A Congressional Committee was in East Lansing Tuesday to hear directly from top cybersecurity officials on their work to protect Americans, including residents in Michigan, from an increasingly disruptive threat: ransomware.

The field hearing of the Intelligence and Counterterrorism Subcommittee was convened by its Chair, 8th District Congresswoman Elissa Slotkin, who said the issues being discussed definitely had local impact, noting that a ransomware attack in East Lansing two years ago wound up costing $1 million.

“As serious as these attacks are, they’re only becoming more frequent: hackers try over 90 million times *per day* to break into our state government’s servers,” said Slotkin.

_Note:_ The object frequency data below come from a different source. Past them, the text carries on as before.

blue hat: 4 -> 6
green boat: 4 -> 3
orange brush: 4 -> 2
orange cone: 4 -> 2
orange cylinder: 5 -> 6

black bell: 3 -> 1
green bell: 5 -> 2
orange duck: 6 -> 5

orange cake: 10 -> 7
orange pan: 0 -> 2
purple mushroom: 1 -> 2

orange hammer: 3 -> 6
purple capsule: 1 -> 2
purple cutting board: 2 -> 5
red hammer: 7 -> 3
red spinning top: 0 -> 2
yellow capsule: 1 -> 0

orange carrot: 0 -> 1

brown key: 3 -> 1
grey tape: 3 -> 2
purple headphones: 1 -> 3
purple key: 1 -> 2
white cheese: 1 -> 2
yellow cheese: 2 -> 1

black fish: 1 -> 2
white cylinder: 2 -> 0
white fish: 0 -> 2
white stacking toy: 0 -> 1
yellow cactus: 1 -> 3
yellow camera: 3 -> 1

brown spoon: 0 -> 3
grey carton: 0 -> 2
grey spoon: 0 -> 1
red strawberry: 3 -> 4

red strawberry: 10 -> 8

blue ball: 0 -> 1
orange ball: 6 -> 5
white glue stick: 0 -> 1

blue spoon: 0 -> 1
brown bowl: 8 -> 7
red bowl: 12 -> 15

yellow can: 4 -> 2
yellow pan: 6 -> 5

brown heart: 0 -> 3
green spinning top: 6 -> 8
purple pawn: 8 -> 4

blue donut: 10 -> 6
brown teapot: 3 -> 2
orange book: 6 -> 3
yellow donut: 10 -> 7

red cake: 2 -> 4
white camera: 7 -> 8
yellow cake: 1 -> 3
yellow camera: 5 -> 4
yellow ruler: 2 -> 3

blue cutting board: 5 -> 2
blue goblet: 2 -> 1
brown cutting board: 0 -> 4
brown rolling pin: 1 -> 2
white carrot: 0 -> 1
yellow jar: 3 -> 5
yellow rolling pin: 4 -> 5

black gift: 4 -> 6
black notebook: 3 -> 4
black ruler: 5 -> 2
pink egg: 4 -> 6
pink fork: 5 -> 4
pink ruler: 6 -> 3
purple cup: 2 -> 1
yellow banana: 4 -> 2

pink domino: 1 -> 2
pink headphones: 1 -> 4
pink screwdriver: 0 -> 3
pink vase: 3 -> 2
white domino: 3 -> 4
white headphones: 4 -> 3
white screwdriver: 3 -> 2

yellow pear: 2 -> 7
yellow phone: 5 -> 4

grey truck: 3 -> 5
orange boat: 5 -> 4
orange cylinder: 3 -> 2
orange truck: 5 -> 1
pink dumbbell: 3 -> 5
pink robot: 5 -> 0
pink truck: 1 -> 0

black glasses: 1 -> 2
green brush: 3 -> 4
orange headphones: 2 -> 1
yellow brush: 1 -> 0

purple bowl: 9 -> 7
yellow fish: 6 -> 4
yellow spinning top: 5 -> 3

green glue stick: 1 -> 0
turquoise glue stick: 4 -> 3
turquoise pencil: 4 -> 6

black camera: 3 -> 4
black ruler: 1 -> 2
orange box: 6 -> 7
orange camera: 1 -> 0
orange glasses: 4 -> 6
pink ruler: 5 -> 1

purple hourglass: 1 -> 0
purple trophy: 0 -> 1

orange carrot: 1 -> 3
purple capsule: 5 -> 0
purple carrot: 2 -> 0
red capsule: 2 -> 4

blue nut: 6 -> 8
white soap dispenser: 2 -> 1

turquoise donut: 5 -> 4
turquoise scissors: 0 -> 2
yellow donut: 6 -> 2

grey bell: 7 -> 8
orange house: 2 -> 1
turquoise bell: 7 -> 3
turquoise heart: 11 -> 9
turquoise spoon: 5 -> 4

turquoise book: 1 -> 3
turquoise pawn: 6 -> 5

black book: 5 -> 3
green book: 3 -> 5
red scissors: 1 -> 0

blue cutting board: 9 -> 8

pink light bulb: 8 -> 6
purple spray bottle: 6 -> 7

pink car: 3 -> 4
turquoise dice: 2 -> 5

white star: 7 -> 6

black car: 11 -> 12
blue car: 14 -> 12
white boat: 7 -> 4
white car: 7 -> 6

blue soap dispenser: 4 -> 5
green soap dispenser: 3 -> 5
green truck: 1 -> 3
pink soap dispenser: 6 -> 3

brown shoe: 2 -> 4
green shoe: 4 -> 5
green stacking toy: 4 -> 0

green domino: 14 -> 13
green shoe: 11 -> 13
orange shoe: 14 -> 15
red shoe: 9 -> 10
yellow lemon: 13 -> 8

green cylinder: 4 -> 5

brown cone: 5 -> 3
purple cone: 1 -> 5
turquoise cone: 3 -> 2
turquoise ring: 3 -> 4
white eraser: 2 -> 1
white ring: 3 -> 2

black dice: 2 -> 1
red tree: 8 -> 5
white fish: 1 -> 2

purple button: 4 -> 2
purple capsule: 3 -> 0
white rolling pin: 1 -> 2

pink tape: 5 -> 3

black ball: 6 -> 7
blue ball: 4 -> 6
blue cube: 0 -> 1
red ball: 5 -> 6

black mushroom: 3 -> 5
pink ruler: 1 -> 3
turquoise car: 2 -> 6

Slotkin said witnesses at the hearing addressed the resources Michigan State Police have available at the state level, as well as a new cyber incident reporting system that the Cybersecurity and Infrastructure Security Agency is developing at the federal level.

She said they also discussed expanding cyber training for local law enforcement so they can assist in instances of cyber attacks.

“I’ve heard from constituents representing schools, local governments and small businesses who feel like their data is on the frontlines,” she stated.

Among those in attendance was Brighton Mayor Kris Tobbe, who also serves as Livingston County’s chief information officer.

“By shining the light on Ransomware, it creates greater awareness to help fight cyber crimals and their tactics,” said Tobbe. “By sharing federal and state resources available to local agencies & leaders to address cyber crimes the Committee is helping Governments & businesses to come together to fight cyber criminals.”

Also present was Pinckney Village President Rebecca Foster who said it was helpful in that it highlighted resources that have not been well promoted.

“It was an interesting learning experience and really showed that agency outreach is non-existent,” said Foster. “That is not a negative comment on the session itself. – it was a great idea and the panel was good. It’s just that, why was this roundtable the first I am hearing that the state has a cyber division that has resources and assistance available to shore up community cyber security?”

To that end, Slotkin posted details and contact information on her social media on how to reach CISA in Michigan to schedule a conversation.